● **DATA**:
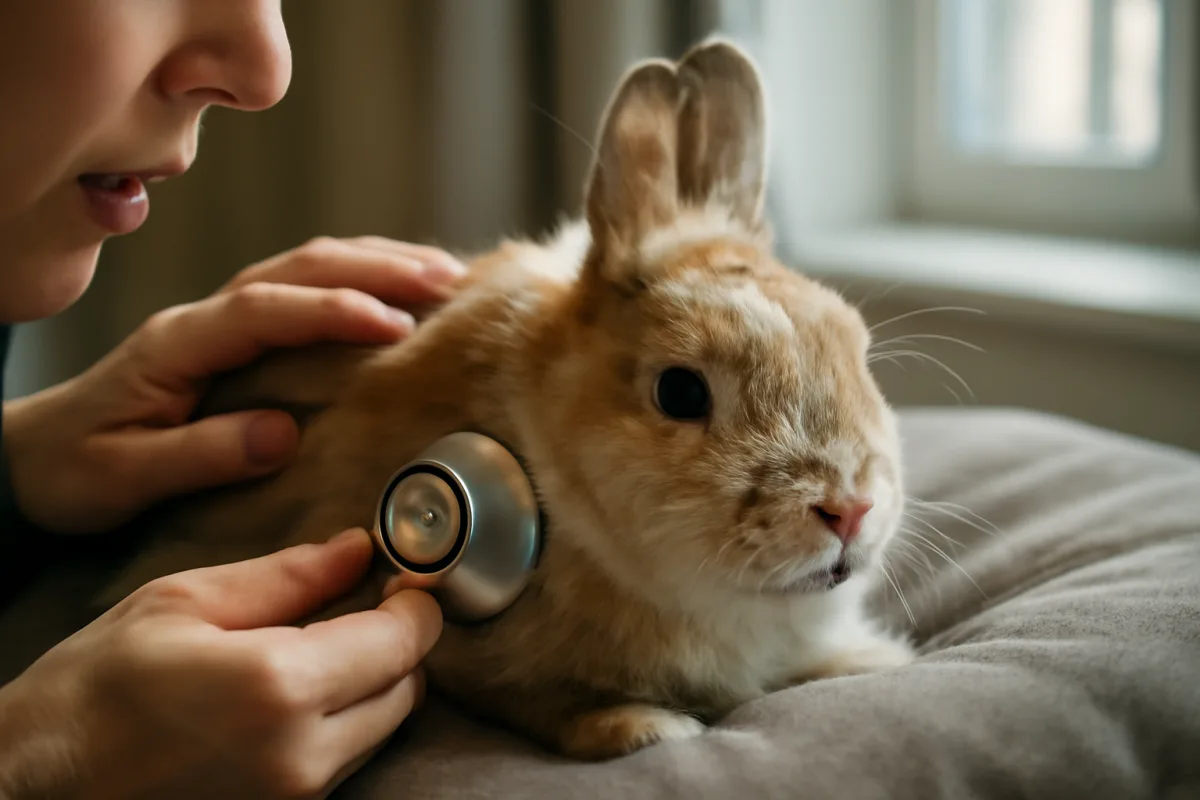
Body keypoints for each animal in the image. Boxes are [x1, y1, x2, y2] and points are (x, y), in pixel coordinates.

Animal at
--
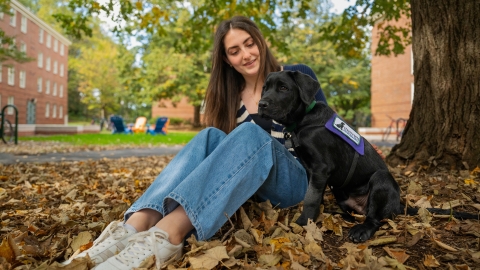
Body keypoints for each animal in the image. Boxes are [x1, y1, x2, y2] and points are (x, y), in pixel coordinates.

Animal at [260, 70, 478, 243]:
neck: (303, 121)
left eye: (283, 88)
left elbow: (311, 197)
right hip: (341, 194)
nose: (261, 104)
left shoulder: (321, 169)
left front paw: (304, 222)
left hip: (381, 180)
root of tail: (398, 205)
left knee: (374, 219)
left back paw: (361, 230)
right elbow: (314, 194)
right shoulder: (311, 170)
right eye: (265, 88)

● **TASK REQUIREMENTS**: When you reach the line holding "left elbow: (311, 197)" in the records above, begin reproducing exactly, stop after the line holding "right eye: (265, 88)", and output nothing else.

● **SOLUTION TO THIS TASK**:
left elbow: (311, 197)
right hip: (341, 194)
nose: (261, 104)
left shoulder: (321, 169)
left front paw: (304, 222)
left hip: (381, 180)
root of tail: (398, 205)
left knee: (374, 219)
left back paw: (361, 230)
right elbow: (314, 194)
right shoulder: (311, 170)
right eye: (265, 88)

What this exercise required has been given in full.